12 thoughts on “Kissinger mandou bombardear civis, foi cúmplice de genocídios e apoiou golpes

  1. Kissinger foi o autor da frase: “não vamos permitir um novo Japão abaixo da linha do equador”. Naturalmente fazendo referência ao Brasil.
    João Goulart, Brizola, Darcy Ribeiro e todo ministério do governo Goulart, não havia comunistas.
    Com as reforma de base, que se fazem necessárias até os dias de hoje, João Goulart iria fazer a independência do Brasil e transformar o Brasil numa das grandes potências, mas isso não interessava aos EUA
    Parece-me que a política externa de dominação através pressões e de guerras dos EUA continuará independentemente de quem seja o presidente, é uma praxe a ser cumprida.

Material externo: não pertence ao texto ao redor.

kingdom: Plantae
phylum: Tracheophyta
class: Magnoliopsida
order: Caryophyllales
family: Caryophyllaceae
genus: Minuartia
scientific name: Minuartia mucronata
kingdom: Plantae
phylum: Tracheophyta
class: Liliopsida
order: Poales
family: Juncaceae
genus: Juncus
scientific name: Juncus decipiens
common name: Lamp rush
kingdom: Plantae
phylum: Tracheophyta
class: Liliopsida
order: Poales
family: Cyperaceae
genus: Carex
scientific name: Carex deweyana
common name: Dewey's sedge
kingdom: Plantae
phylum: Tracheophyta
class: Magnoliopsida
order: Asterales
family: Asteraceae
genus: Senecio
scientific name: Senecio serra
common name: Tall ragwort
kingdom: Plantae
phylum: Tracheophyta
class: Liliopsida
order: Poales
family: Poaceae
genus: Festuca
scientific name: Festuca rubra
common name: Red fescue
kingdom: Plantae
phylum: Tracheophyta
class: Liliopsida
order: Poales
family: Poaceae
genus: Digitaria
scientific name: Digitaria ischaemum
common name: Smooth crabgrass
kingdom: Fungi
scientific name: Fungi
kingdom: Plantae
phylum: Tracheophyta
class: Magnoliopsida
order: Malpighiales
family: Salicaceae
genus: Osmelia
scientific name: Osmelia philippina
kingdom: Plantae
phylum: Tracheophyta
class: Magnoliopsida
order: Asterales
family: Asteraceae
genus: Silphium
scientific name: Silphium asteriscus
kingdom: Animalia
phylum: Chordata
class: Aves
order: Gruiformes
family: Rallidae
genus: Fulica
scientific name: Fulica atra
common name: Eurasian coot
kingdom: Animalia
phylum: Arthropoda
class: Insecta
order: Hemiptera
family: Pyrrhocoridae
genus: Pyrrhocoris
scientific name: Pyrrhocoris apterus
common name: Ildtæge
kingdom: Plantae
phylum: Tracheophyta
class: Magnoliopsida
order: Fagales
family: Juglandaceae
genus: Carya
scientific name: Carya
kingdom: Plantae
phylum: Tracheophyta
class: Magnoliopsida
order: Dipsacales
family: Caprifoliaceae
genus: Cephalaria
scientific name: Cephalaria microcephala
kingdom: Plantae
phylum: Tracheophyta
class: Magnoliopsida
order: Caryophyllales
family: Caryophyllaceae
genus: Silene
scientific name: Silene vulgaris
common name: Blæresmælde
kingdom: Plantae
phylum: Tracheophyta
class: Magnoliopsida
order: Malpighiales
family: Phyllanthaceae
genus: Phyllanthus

    • Quem veio e vem vendendo as empresas estratégica de base é a direita e extrema direita, basta ver quantas empresas lucrativas vendidas, sendo a maioria de ativos da Petrobrás lucrativos, á preço de banana,
      Castro no Rio de Janeiro e Tarcísio em São Paulo dois privatistas.

  2. Ambidestros na América Latina.

    O homem Kissinger faleceu, mas os seus métodos seguem atualíssimos.